Böhmermann macht Fernsehpause - ZDF sagt ihm Rechtshilfe zu
Berlin (APA/Reuters) - Der deutsche Satiriker Jan Böhmermann legt nach der Affäre um ein Schmähgedicht gegen den türkischen Präsidenten Rece...
Berlin (APA/Reuters) - Der deutsche Satiriker Jan Böhmermann legt nach der Affäre um ein Schmähgedicht gegen den türkischen Präsidenten Recep Tayyip Erdogan eine vierwöchige Fernsehpause ein. Bis zum 12. Mai sollten keine neue Ausgaben seines „Neo Magazin Royale“ produziert werden, bestätigte sein Sender ZDF am Wochenende.
Dessen Intendant Thomas Bellut sagte dem Moderator vollen Rechtsschutz zu. „Wir gehen mit ihm durch alle Instanzen“, sagte er dem „Spiegel“. Zwei Drittel der Deutschen halten einer Umfrage zufolge die Entscheidung von Bundeskanzlerin Angela Merkel im Fall Böhmermann für falsch. Merkel hatte gegen das Votum der beteiligten SPD-Minister die Vollmacht zur Aufnahme eines Ermittlungsverfahrens wegen Beleidigung eines ausländischen Staatsoberhauptes erteilt. SPD und Opposition riefen die Kanzlerin auf, bei ihrer Türkei-Reise Ende der Woche deutlich für Meinungsfreiheit einzutreten.
Er habe sich für eine kleine Fernsehpause entscheiden, damit sich die „Öffentlichkeit und das Internet mal wieder auf die wirklich wichtigen Dinge wie die Flüchtlingskrise, Katzenvideos oder das Liebesleben von Sophia Thomalla konzentrieren kann“, schrieb der Satiriker auf seiner Facebook-Seite. Zugleich bedankte er sich für die Solidarität „von der überwältigende Mehrheit derjenigen, die nicht Präsident Erdogan sind“.
Wegen seines Schmähgedichts hatte die Türkei die Aufnahme von Ermittlungen wegen Beleidigung eines ausländischen Staatsoberhauptes nach Paragraf 103 Strafgesetzbuch verlangt. Dafür gab die Bundesregierung am Freitag grünes Licht. Der Anwalt Böhmermanns kritisierte die Entscheidung als rechtlich und rechtspolitisch höchst bedenklich. „Diese Verfolgungsermächtigung war völlig überflüssig und ohne Not“, erklärte der Rechtsanwalt Christian Schertz. Er verwies darauf, dass Erdogan bereits als Privatperson einen Strafantrag gestellt hat und die Staatsanwaltschaft daher die Frage der Beleidigung ohnehin prüfen müsse. Erdogans deutscher Anwalt hatte angekündigt, notfalls durch alle Instanzen zu gehen, um eine Bestrafung Böhmermanns zu erreichen.

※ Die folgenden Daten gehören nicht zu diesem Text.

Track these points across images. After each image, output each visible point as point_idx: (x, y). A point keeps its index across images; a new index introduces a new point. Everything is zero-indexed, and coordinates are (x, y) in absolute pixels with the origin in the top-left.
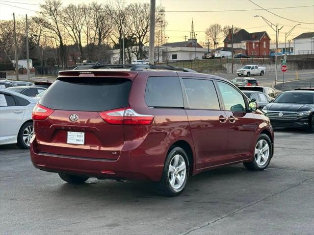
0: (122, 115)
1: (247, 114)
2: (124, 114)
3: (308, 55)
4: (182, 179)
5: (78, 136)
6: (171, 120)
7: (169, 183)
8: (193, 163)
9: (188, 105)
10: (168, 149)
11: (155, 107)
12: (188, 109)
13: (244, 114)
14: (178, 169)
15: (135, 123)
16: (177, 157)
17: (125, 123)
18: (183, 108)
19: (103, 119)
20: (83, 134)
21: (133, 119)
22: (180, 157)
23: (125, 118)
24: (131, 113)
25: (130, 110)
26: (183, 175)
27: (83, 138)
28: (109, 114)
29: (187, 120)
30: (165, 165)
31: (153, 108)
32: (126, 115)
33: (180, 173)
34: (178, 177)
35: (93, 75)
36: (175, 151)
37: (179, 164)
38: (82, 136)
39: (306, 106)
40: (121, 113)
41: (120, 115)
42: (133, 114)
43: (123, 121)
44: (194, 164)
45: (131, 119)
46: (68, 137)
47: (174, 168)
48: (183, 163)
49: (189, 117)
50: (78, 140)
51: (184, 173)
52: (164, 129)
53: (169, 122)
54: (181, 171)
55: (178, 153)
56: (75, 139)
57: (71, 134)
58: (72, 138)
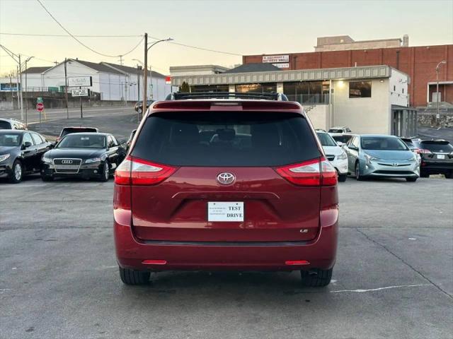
2: (320, 169)
5: (231, 208)
19: (284, 178)
20: (241, 204)
35: (240, 109)
38: (238, 208)
43: (321, 180)
46: (210, 211)
50: (232, 215)
56: (224, 214)
57: (215, 206)
58: (218, 212)
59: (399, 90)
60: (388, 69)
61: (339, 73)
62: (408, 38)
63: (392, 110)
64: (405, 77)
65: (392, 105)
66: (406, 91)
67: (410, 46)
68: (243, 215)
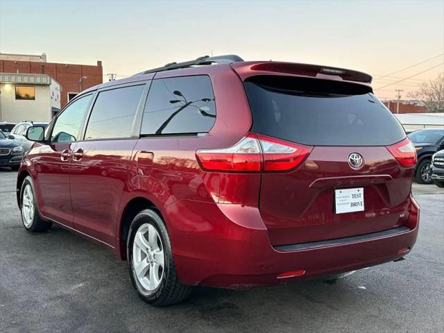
5: (354, 196)
27: (362, 199)
38: (359, 196)
46: (337, 201)
56: (348, 203)
57: (341, 195)
58: (344, 202)
59: (55, 97)
60: (49, 78)
61: (6, 78)
62: (45, 56)
63: (53, 111)
64: (58, 86)
65: (53, 108)
66: (59, 96)
67: (48, 62)
68: (363, 203)
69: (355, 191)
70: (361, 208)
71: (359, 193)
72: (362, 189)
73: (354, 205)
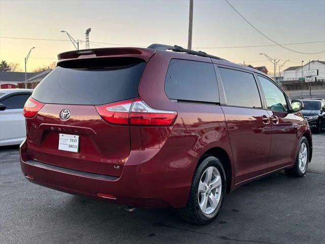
0: (128, 110)
1: (289, 115)
2: (131, 108)
3: (294, 81)
4: (216, 198)
5: (72, 140)
6: (203, 121)
7: (198, 208)
8: (231, 177)
9: (225, 100)
10: (198, 160)
11: (179, 100)
12: (225, 105)
13: (286, 115)
14: (211, 186)
15: (147, 123)
16: (210, 170)
17: (132, 123)
18: (218, 104)
19: (101, 116)
20: (77, 137)
21: (145, 117)
22: (214, 170)
23: (132, 115)
24: (141, 107)
25: (140, 102)
26: (217, 193)
27: (77, 144)
28: (111, 109)
29: (224, 120)
30: (192, 184)
31: (176, 101)
32: (133, 110)
33: (213, 191)
34: (211, 196)
36: (207, 162)
37: (213, 178)
38: (75, 141)
39: (314, 112)
40: (127, 107)
41: (125, 110)
42: (145, 110)
43: (129, 119)
44: (233, 178)
45: (142, 118)
46: (60, 141)
47: (206, 185)
48: (218, 178)
49: (226, 115)
51: (220, 191)
52: (194, 131)
53: (201, 123)
54: (215, 189)
55: (211, 164)
56: (67, 144)
57: (63, 137)
58: (64, 143)
68: (77, 147)
69: (72, 137)
70: (76, 150)
71: (75, 138)
72: (78, 136)
73: (71, 146)
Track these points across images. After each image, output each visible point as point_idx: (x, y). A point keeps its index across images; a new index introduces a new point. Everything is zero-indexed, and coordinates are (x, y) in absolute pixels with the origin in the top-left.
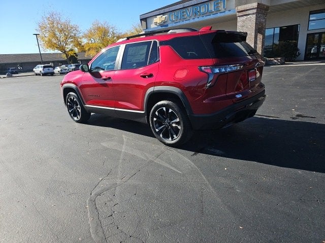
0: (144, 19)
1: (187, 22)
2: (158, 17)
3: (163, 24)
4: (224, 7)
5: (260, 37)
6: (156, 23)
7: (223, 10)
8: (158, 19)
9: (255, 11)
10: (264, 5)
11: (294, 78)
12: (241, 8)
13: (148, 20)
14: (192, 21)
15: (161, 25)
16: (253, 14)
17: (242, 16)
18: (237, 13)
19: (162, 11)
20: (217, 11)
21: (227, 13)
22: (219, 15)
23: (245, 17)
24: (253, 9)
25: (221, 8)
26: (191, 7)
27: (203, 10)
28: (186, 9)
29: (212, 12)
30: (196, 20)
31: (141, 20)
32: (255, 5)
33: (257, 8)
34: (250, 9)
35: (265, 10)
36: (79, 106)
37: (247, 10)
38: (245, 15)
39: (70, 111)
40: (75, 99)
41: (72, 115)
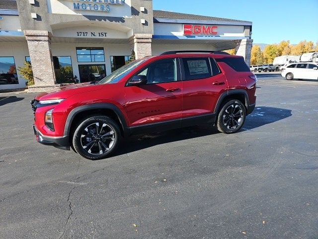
9: (47, 38)
12: (30, 32)
16: (45, 41)
17: (33, 40)
18: (26, 37)
21: (5, 34)
23: (37, 42)
24: (44, 36)
32: (46, 33)
33: (48, 36)
34: (40, 36)
35: (51, 39)
36: (112, 133)
37: (37, 36)
38: (36, 40)
39: (84, 147)
40: (104, 125)
41: (90, 151)
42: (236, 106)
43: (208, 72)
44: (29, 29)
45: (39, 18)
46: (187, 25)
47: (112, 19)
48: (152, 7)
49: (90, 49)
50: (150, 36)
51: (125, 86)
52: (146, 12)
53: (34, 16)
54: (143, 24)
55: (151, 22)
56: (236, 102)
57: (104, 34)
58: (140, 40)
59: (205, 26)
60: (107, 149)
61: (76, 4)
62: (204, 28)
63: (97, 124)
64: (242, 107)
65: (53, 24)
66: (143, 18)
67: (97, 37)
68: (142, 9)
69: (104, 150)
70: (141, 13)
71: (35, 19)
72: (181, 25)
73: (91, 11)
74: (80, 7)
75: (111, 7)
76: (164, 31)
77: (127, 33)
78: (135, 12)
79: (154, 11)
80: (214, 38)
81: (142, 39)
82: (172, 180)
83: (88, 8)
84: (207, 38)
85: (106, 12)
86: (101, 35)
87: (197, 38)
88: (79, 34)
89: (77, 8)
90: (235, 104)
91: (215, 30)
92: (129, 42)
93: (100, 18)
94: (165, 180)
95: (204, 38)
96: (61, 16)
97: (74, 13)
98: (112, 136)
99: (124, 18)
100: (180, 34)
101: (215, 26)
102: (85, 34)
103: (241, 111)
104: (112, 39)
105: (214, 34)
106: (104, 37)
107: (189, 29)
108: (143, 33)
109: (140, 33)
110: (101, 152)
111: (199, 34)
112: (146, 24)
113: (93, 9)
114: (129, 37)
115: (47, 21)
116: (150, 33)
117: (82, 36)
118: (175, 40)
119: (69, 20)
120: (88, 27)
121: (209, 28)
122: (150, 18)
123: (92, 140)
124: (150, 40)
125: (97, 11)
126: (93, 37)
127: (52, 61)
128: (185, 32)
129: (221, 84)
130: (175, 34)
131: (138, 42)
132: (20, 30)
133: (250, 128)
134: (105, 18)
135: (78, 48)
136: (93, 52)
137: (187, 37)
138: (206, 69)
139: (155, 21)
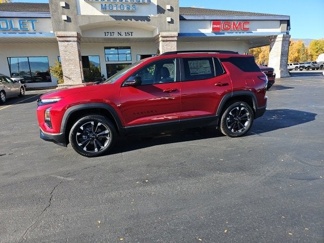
4: (33, 28)
7: (32, 31)
9: (76, 39)
16: (74, 41)
17: (63, 41)
18: (57, 38)
20: (25, 30)
21: (38, 35)
22: (27, 35)
23: (66, 43)
24: (73, 37)
25: (30, 29)
27: (3, 26)
29: (16, 30)
32: (75, 34)
33: (77, 37)
34: (70, 37)
35: (79, 39)
36: (107, 132)
37: (67, 37)
38: (66, 41)
39: (80, 145)
40: (99, 124)
41: (85, 149)
42: (242, 109)
43: (210, 72)
44: (60, 30)
45: (69, 20)
46: (215, 22)
47: (137, 18)
48: (178, 5)
49: (117, 48)
50: (176, 34)
51: (121, 86)
52: (172, 9)
53: (64, 17)
54: (169, 22)
55: (177, 20)
56: (242, 104)
57: (130, 34)
58: (165, 39)
59: (236, 22)
60: (102, 147)
61: (104, 5)
62: (234, 24)
63: (92, 123)
64: (249, 109)
65: (81, 25)
66: (169, 16)
67: (124, 36)
68: (168, 7)
69: (99, 148)
70: (167, 11)
71: (65, 20)
72: (209, 22)
73: (117, 11)
74: (108, 8)
75: (137, 6)
76: (190, 29)
77: (152, 32)
78: (160, 10)
79: (181, 8)
80: (245, 34)
81: (168, 37)
82: (153, 182)
83: (115, 9)
84: (238, 35)
85: (132, 11)
86: (127, 34)
87: (226, 34)
88: (107, 34)
89: (104, 9)
90: (240, 107)
91: (246, 26)
92: (154, 41)
93: (126, 18)
94: (147, 181)
95: (234, 34)
96: (89, 17)
97: (101, 14)
98: (107, 134)
99: (149, 17)
100: (208, 31)
101: (247, 21)
102: (112, 34)
103: (248, 114)
104: (138, 39)
105: (246, 30)
106: (130, 36)
107: (218, 26)
108: (169, 31)
109: (165, 31)
110: (96, 150)
111: (229, 31)
112: (172, 22)
113: (119, 9)
114: (154, 36)
115: (76, 23)
116: (175, 31)
117: (109, 36)
118: (203, 38)
119: (97, 21)
120: (114, 27)
121: (240, 24)
122: (176, 15)
123: (88, 138)
124: (176, 39)
125: (123, 11)
126: (120, 36)
127: (80, 60)
128: (214, 29)
129: (224, 85)
130: (203, 31)
131: (164, 41)
132: (52, 32)
133: (258, 133)
134: (131, 18)
135: (106, 48)
136: (120, 51)
137: (216, 34)
138: (209, 69)
139: (182, 19)
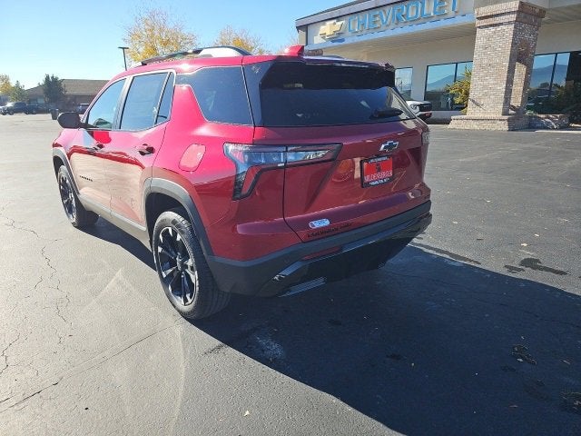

In einer Emnid-Umfrage nannten 66 Prozent die Entscheidung Merkels zugunsten des türkischen Ermittlungsersuchens falsch. Nur 22 Prozent halten den Beschluss in der für „Bild am Sonntag“ erhobenen Befragung für richtig, zwölf Prozent sind unentschieden. Die Ablehnung von Merkels Entscheidung ist demnach in der Union mit 62 Prozent fast genauso hoch wie in der SPD mit 63 Prozent.
Merkel hatte in ihrer Erklärung auch angekündigt, die Bundesregierung werde auch in Zukunft in Gesprächen die „Postulate von Rechtsstaatlichkeit, Gewaltenteilung und Pluralismus“ anmahnen. Die Lage der Medien in der Türkei und das Schicksal einzelner Journalisten erfülle die deutsche Regierung mit großer Sorge.
Der Koalitionspartner SPD und die Opposition forderten Merkel auf, bei ihrer Türkei-Reise dies anzusprechen. Sie würde sich wünschen dass die Kanzlerin klare Worte zur Presse- und Meinungsfreiheit finde, sagte SPD-Generalsekretärin Katarina Barley der „Welt am Sonntag“. Grünen-Fraktionschef Anton Hofreiter sagte derselben Zeitung, die Reise Merkels dürfe „keine peinliche Entschuldigungsfahrt werden“. Daher sollte die Kanzlerin ein klares Zeichen für Pressefreiheit setzen und kritische Journalisten und die Opposition treffen. Ähnlich äußerte sich auch Linken-Chefin Katja Kipping. Merkel reist drei Wochen nach dem Start des umstrittenen EU-Türkei-Abkommens am Samstag mit EU-Spitzenvertretern in die Türkei.